The Houston Texans are in for a fight.
No matter what anyone thinks about the Jaguars or Blaine Gabbert, only a fool would look past Sunday's clash in Jacksonville.
If Houston doesn't play well in Week 2, they will lose.
Of course, the Texans do plan on playing well, and if they follow this game plan, they will likely finish the week at 2-0 and in firm control of the division.
The Texans can run and throw effectively, so they aren't going to let the Jaguars dictate terms to them.
Jacksonville will likely be without Daryl Smith and Derek Cox, their best linebacker and corner.
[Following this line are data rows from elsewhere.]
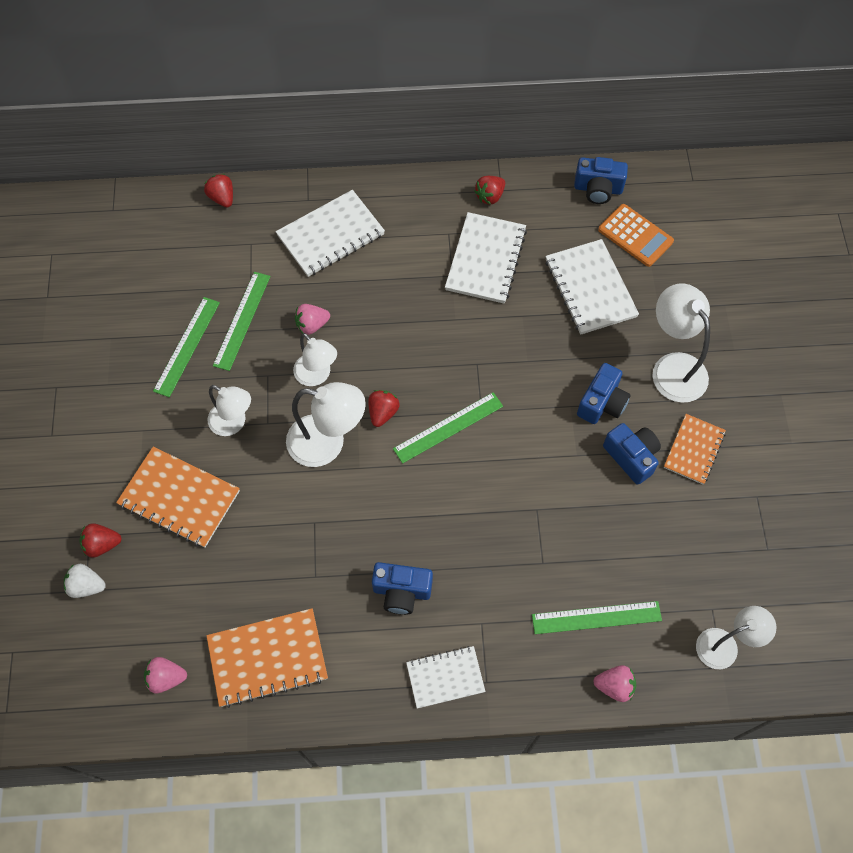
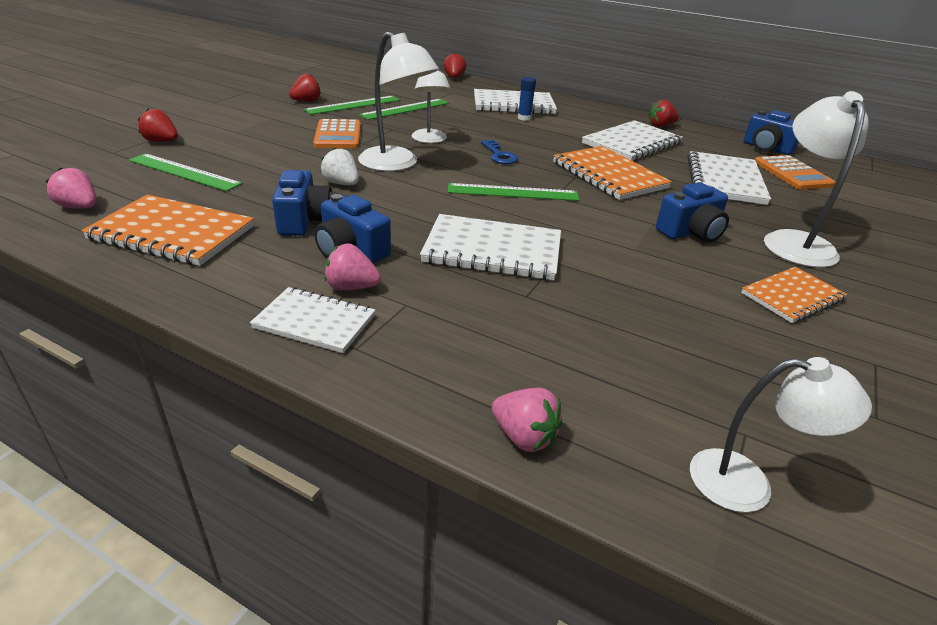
camera: 30 degrees right, 30 degrees down
white strawberry [64,564,106,598] -> white strawberry moved to [321,148,359,185]
orange notebook [116,447,240,548] -> orange notebook moved to [553,146,672,200]
white lamp [208,385,251,436] -> orange calculator [313,119,361,148]
pink strawberry [295,304,330,335] -> pink strawberry moved to [324,244,381,290]
red strawberry [368,390,400,427] -> red strawberry moved to [289,74,321,102]
green ruler [532,601,662,634] -> green ruler moved to [129,153,242,191]
blue camera [603,423,661,485] -> blue camera moved to [272,170,333,236]
none -> white notebook [420,214,561,280]
none -> blue key [481,140,518,164]
none -> blue glue stick [518,77,536,121]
Take two key components away from any defense, and it's going to take a step backwards.
The main area the Texans are going to focus on against Jacksonville will be execution in the red zone. They shouldn't struggle to move the ball, but the Jaguars will happily make them settle for field goals, much the way Miami did.
Houston failed in the red zone twice against Miami. The first drive failed, thanks to a blown block and a sack on second down. The second red-zone drive ended as Schaub took pressure in his face and misfired on third down.
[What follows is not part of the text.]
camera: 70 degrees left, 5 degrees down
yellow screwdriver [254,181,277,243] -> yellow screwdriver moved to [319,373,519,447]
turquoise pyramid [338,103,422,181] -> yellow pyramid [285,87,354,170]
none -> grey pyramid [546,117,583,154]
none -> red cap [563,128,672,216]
The Texans' offensive line likely won't have the same problem with the Jaguars pass rush as it did against Miami. The Dolphins had the better pass rush in 2011, and Jacksonville generated little heat on Christian Ponder in Week 1.
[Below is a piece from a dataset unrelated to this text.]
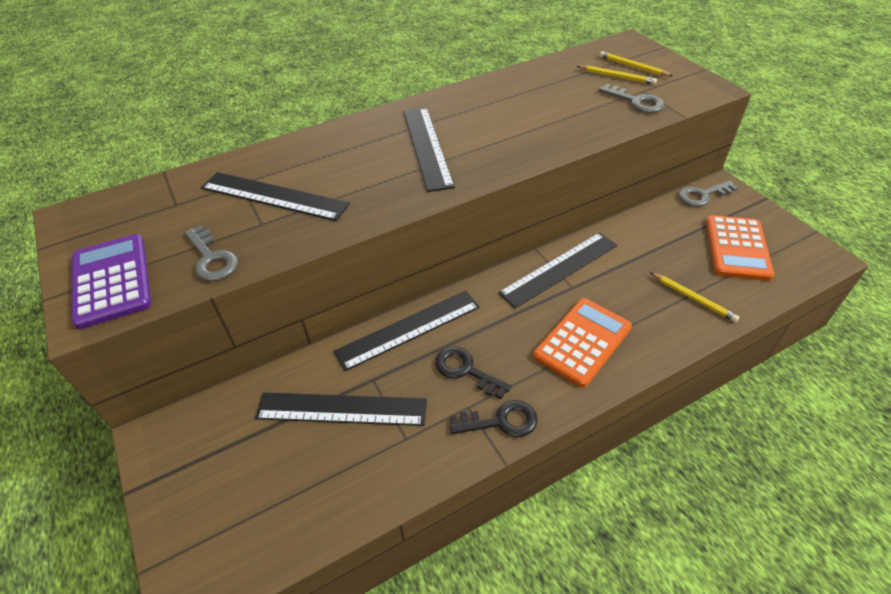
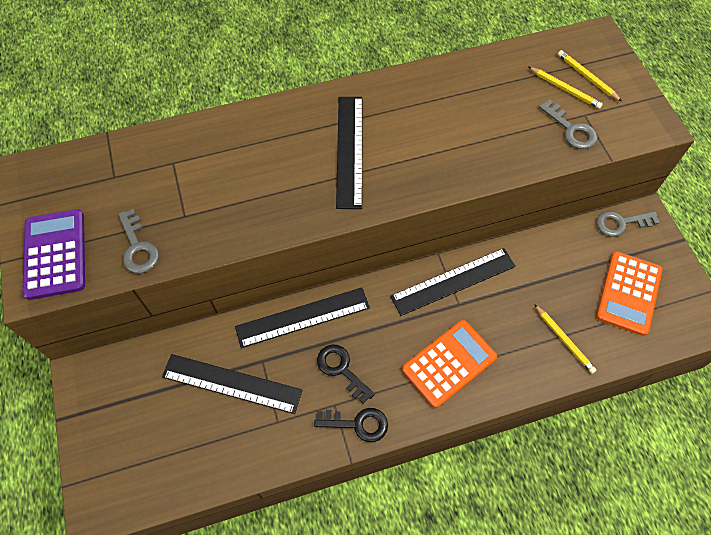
camera: 10 degrees right, 15 degrees up
black ruler [201,172,350,221] -> none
Houston will look to keep Andre Branch neutralized for the second straight week. He was tossed around like a rag doll by Matt Kalil of Minnesota, and Duane Brown will seek to treat him roughly as well.
If Cox doesn't play, Houston should have no trouble going to Andre Johnson and Owen Daniels as often as they wish. The Jaguars gave up big yards to Percy Harvin and Kyle Rudolph last week, so the Texans' lack of a big threat at the second-receiver spot shouldn't hurt.
As long as Houston hangs on to the football, there's no reason they shouldn't be able to execute their game plan of letting Arian Foster, Schaub, Johnson and Daniels do the heavy lifting.
If Gabbert really is better in the pocket and under a rush, the Texans are going to make him prove it.
Jacksonville simply doesn't have the offense to punish the Texans deep on blitzes, so Houston will be free to completely tee off.
Against Miami, they threw every kind of look possible at Ryan Tannehill.
They lined up in a classic Cover 2 Shell.
They ran a 5-2.
They brought seven men up on the line, blitzing five, and making the Dolphins guess who was dropping into coverage.
Wade Phillips will likely construct the same kind of diverse looks for the Jaguars. It's anyone's guess as to what the quarterback will see from play to play. That makes it difficult for a young quarterback like Gabbert to ever feel comfortable in his pre-snap read.
Houston will have to contend with Maurice Jones-Drew at some point in the game. It has been said before, but the Texans can be had in the middle of the field. Teams will have to be committed to running the ball to beat them, however.
Houston will be more than content to let the Jaguars inch up and down the field, knowing that on any long-yardage play, they will have the opportunity to overwhelm the Jaguars' line and create turnovers.
It's a carbon copy of what they did last week, as the Texans will dare Jacksonville stop them.
This is not the mismatch some believe. Houston has just one win in their last four trips to Jacksonville, and that came last year by just a touchdown.
Make no mistake, Houston is the pick in this game, and it's unlikely they come in soft, having overlooked the Jaguars. If they do, they are vulnerable.
Still, a team like Houston isn't going to change what the do to stop the Jaguars. They are going to try and dictate terms of the fight.
The Texans look focused and locked in. It's early in the season, and I can't see Houston trying to take a week off this soon.
Look for the Texans to prevail in a close, even-tense game.